Shot in Puerto Rico (Aguadilla, El Yunque, and the island of Vieques) in shimmering black and white (by first-time DP Tom Hollyman), Lord of theFlies invites us into a world of visual and moral grayscale. The vast expanses of Caribbean sky with its sculptural masses of cumuli are reflected on earth by the ethical ambiguities plaguing the prepubescent triad of Ralph, Jack and Piggy. At least three distinct groups of boys have crash-landed on a tropical island, and they find each other on its shores. Ralph and Piggy are clad in the shirts and ties of a boarding school, while Jack leads a group of young seminarians in black cassocks (in a scene worthy of Buñuel, we first meet the clerics-in-training marching along the beach singing Kyrie Eleison in angelic harmony). A power struggle immediately develops around procuring essential provisions for survival. The clerics become hunter-gatherers, while the schoolboys occupy themselves with more domestic tasks like maintaining a fire. A conch-shell becomes the token of authority standing in for a scepter, held by the democratically elected chief.
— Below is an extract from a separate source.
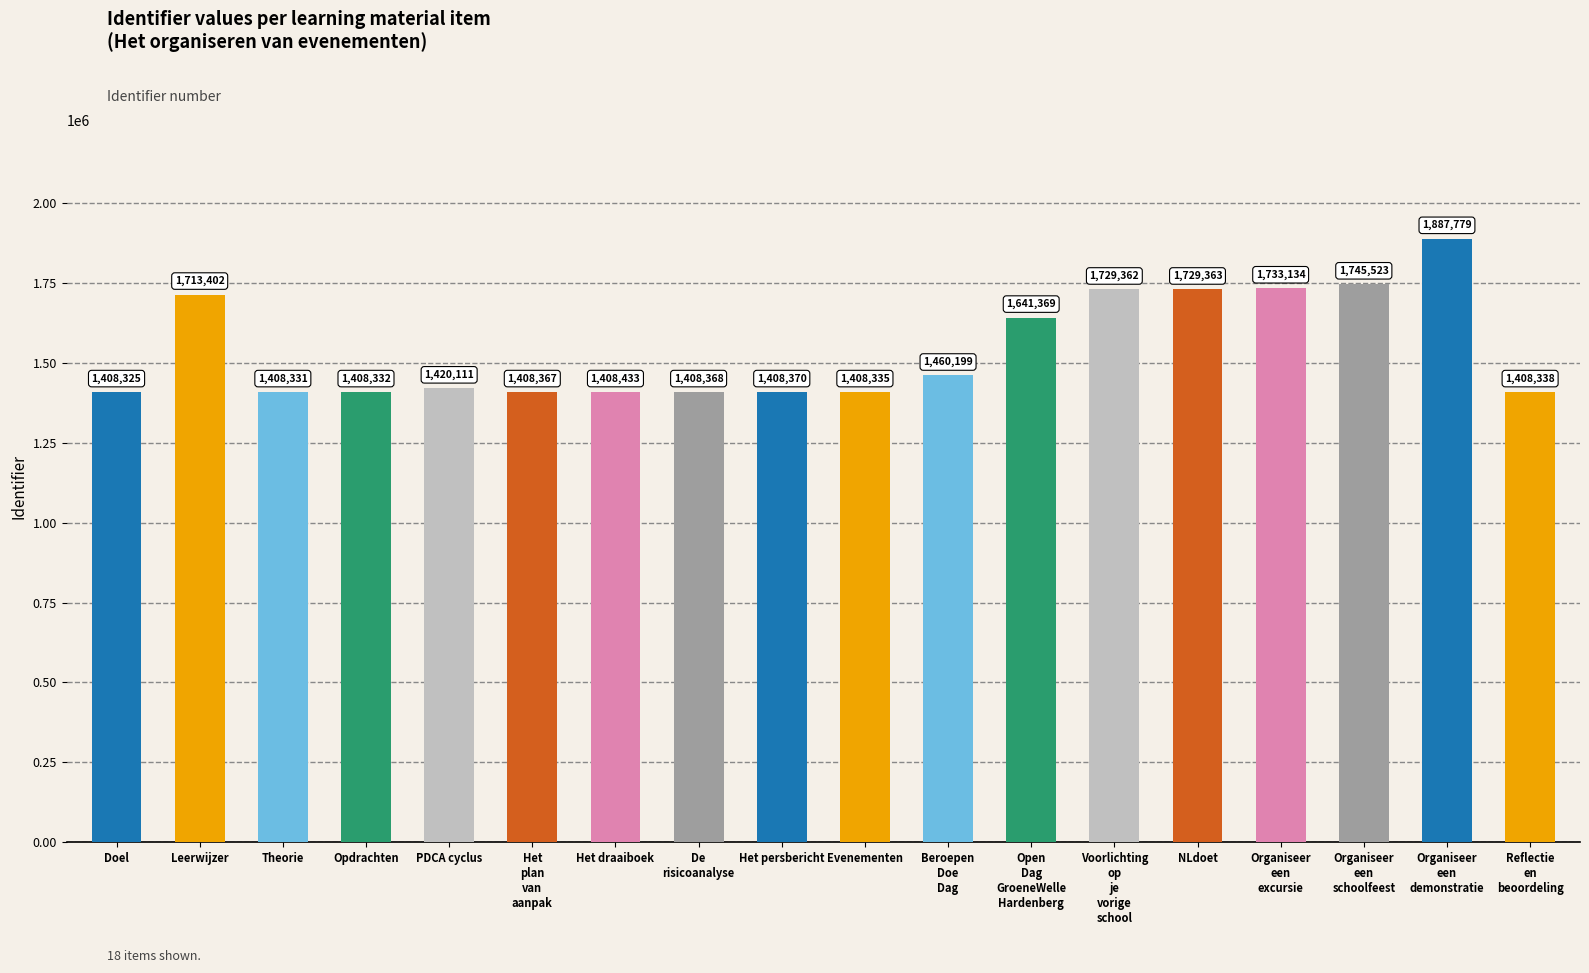

What is the ratio of the value at Organiseer
een
schoolfeest to the value at De
risicoanalyse?

1.2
Like Robinson Crusoe—who spontaneously recreated British middle-class habits in his solitude—the boys set about simulating the society of their parents (“We’re not savages,” Jack declares. “We’re English, and the English are best at everything”).
Golding himself defined Lord of the Flies as “an attempt to trace the defects of society back to the defects of human nature.” Presumably he meant for Jack’s militarism and Ralph’s naïve trust in democratic principles to be seen as innate qualities that would have emerged regardless of what kind of society they were raised in. Golding accounted for his book’s popularity among American undergraduates in the early sixties by saying, “They’re very cynical. And here was someone who was not making excuses for society.” But that’s exactly what he’s doing. By tracing brutality and lack of compassion to human nature and the individual, he’s letting society off the hook.